Investors Are Bullish Right Now, And That’s a Bad Sign for the Market

A recent survey by Royal Bank of Canada showed that 58% of institutional investors are “bullish” or “very bullish” on the market right now. This could spell bad news for those hoping the worst of the drawdown is behind us.

The survey, conducted between March 25 and 31, shows that even after last month’s tumultuous ride, investors are more bullish today than they were back in December when everything was sailing along smoothly.

Even more concerning, 57% of investors say stock valuations are “attractive” or “very attractive” today. This is a new record for RBC’s survey.

“I’m concerned that we have not seen the lows yet,” said Lori Calvasina, RBC’s head of U.S. equity strategy.

“This surprisingly high level of bullishness supports our own view that we haven’t yet seen investor capitulation, echoing what we’ve seen in other data sets. We view capitulation as a necessary, though not sufficient condition for stock market bottoms in major drawdowns” she added in a note to clients last week.

These bullish investors believe that the Federal Reserve will continue supporting the economy with its zero-interest-rate policy and the $700 billion quantitative easing plan. They also believe that the economic impact of the coronavirus pandemic will be “manageable.”

The 58% “bullish” or “very bullish” reading is the highest the RBC U.S. Equity Investor Survey has had since it debuted in early 2018.

Perhaps the most surprising data from the survey shows that despite the record-level of bullish optimism, a significant number of respondents believe there’s still plenty of pain to be doled out by the market.

Possible Outlooks

Only 19% of those surveyed believe the market hit bottom in the first quarter.
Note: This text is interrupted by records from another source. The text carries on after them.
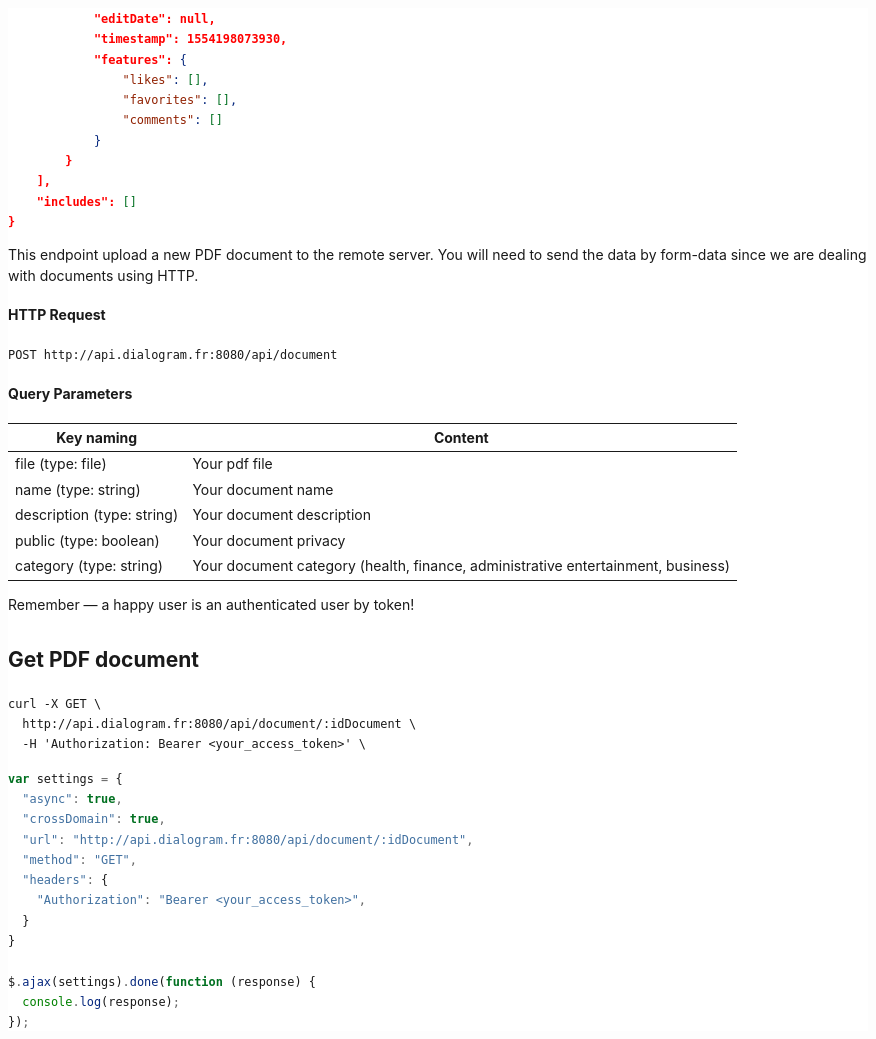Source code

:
 ```json
            "editDate": null,
            "timestamp": 1554198073930,
            "features": {
                "likes": [],
                "favorites": [],
                "comments": []
            }
        }
    ],
    "includes": []
}
```

This endpoint upload a new PDF document to the remote server. You will need to send the data by form-data since we are dealing with documents using HTTP.

#### HTTP Request

`POST http://api.dialogram.fr:8080/api/document`

#### Query Parameters

Key naming | Content
---------- | -------
file (type: file) | Your pdf file
name (type: string) | Your document name
description (type: string) | Your document description
public (type: boolean) | Your document privacy
category (type: string) | Your document category (health, finance, administrative entertainment, business)

<aside class="success">
Remember — a happy user is an authenticated user by token!
</aside>

## Get PDF document

```shell
curl -X GET \
  http://api.dialogram.fr:8080/api/document/:idDocument \
  -H 'Authorization: Bearer <your_access_token>' \
```

```javascript
var settings = {
  "async": true,
  "crossDomain": true,
  "url": "http://api.dialogram.fr:8080/api/document/:idDocument",
  "method": "GET",
  "headers": {
    "Authorization": "Bearer <your_access_token>",
  }
}

$.ajax(settings).done(function (response) {
  console.log(response);
});
```
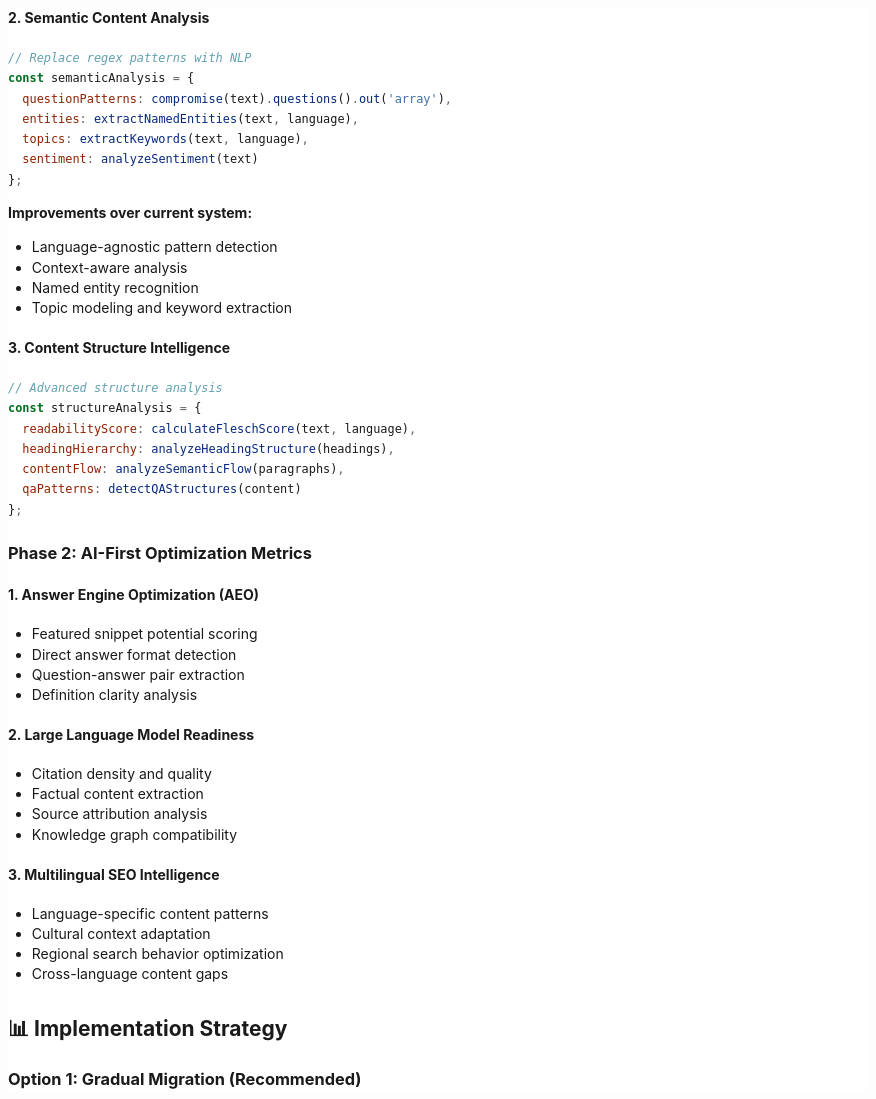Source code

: #### **2. Semantic Content Analysis**
```javascript
// Replace regex patterns with NLP
const semanticAnalysis = {
  questionPatterns: compromise(text).questions().out('array'),
  entities: extractNamedEntities(text, language),
  topics: extractKeywords(text, language),
  sentiment: analyzeSentiment(text)
};
```

**Improvements over current system:**
- Language-agnostic pattern detection
- Context-aware analysis
- Named entity recognition
- Topic modeling and keyword extraction

#### **3. Content Structure Intelligence**
```javascript
// Advanced structure analysis
const structureAnalysis = {
  readabilityScore: calculateFleschScore(text, language),
  headingHierarchy: analyzeHeadingStructure(headings),
  contentFlow: analyzeSemanticFlow(paragraphs),
  qaPatterns: detectQAStructures(content)
};
```

### **Phase 2: AI-First Optimization Metrics**

#### **1. Answer Engine Optimization (AEO)**
- Featured snippet potential scoring
- Direct answer format detection
- Question-answer pair extraction
- Definition clarity analysis

#### **2. Large Language Model Readiness**
- Citation density and quality
- Factual content extraction
- Source attribution analysis
- Knowledge graph compatibility

#### **3. Multilingual SEO Intelligence**
- Language-specific content patterns
- Cultural context adaptation
- Regional search behavior optimization
- Cross-language content gaps

## 📊 **Implementation Strategy**

### **Option 1: Gradual Migration (Recommended)**
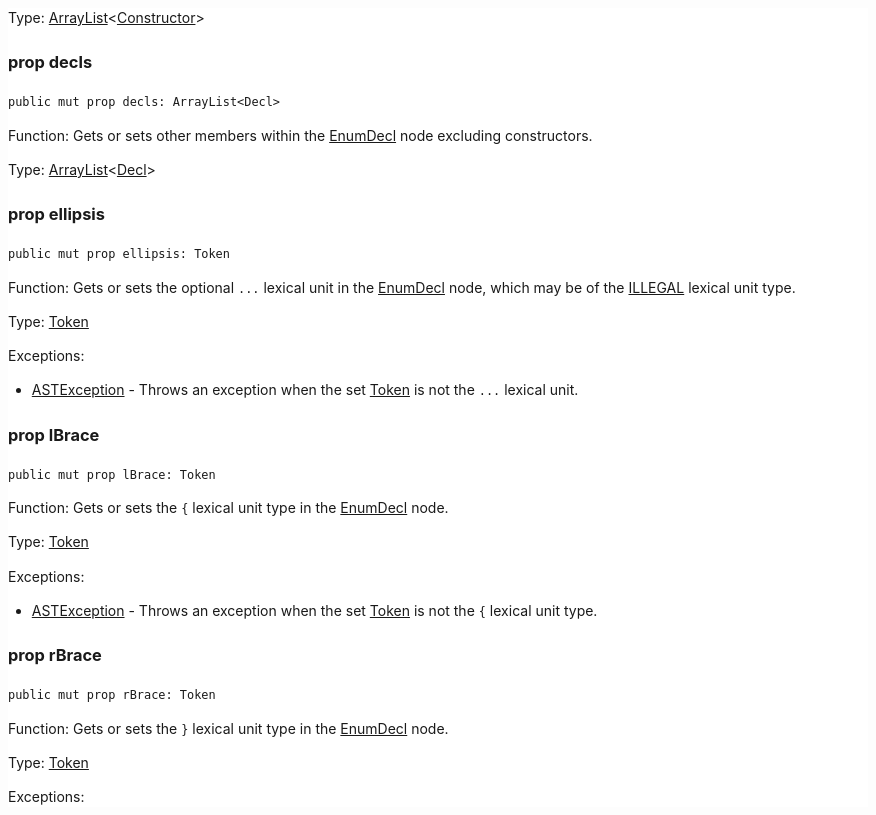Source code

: Type: [ArrayList](../../collection/collection_package_api/collection_package_class.md#class-arraylistt)\<[Constructor](ast_package_classes.md#class-constructor)>

### prop decls

```cangjie
public mut prop decls: ArrayList<Decl>
```

Function: Gets or sets other members within the [EnumDecl](ast_package_classes.md#class-enumdecl) node excluding constructors.

Type: [ArrayList](../../collection/collection_package_api/collection_package_class.md#class-arraylistt)\<[Decl](ast_package_classes.md#class-decl)>

### prop ellipsis

```cangjie
public mut prop ellipsis: Token
```

Function: Gets or sets the optional `...` lexical unit in the [EnumDecl](ast_package_classes.md#class-enumdecl) node, which may be of the [ILLEGAL](ast_package_enums.md#illegal) lexical unit type.

Type: [Token](ast_package_structs.md#struct-token)

Exceptions:

- [ASTException](ast_package_exceptions.md#class-astexception) - Throws an exception when the set [Token](ast_package_structs.md#struct-token) is not the `...` lexical unit.

### prop lBrace

```cangjie
public mut prop lBrace: Token
```

Function: Gets or sets the `{` lexical unit type in the [EnumDecl](ast_package_classes.md#class-enumdecl) node.

Type: [Token](ast_package_structs.md#struct-token)

Exceptions:

- [ASTException](ast_package_exceptions.md#class-astexception) - Throws an exception when the set [Token](ast_package_structs.md#struct-token) is not the `{` lexical unit type.

### prop rBrace

```cangjie
public mut prop rBrace: Token
```

Function: Gets or sets the `}` lexical unit type in the [EnumDecl](ast_package_classes.md#class-enumdecl) node.

Type: [Token](ast_package_structs.md#struct-token)

Exceptions:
Meanwhile, 57% believe that we are going to see the market head lower and reach a new bottom this quarter. Additionally, 15% don’t anticipate stock bottoming until Q3 2020. The 9% of those surveyed believe we won’t see the bottom until Q4 2020 or later.

And despite all the chatter in the news about a quick economic recovery once new cases of coronavirus plateau, the RBC survey shows that investors aren’t quite as optimistic as some may hope.

Only 19% of respondents believe we will get a “V”-shaped recovery. 41% believe that we will see a ‘W’-shaped recovery and 35% see the country going through a slower “U”-shaped recovery.

Some banks on Wall Street are expecting massive GDP contracting as high as 30% during the second quarter. Those responding to the survey, however, weren’t quite so bearish.

Most believe that the country’s GDP won’t contract by more than 20% in any quarter. They also think that if we do get a recession, it will end in the fourth quarter.

It could be more bad news for the market if those numbers end up worse than predicted.

“If evidence that the most negative GDP quarter will be worse than 20% and that the contraction will last beyond 3Q emerges, it is likely to destabilize the market,” the RBC strategists wrote. “If evidence emerges that the impact will be less severe, it can help the stock market stabilize and move higher” they added.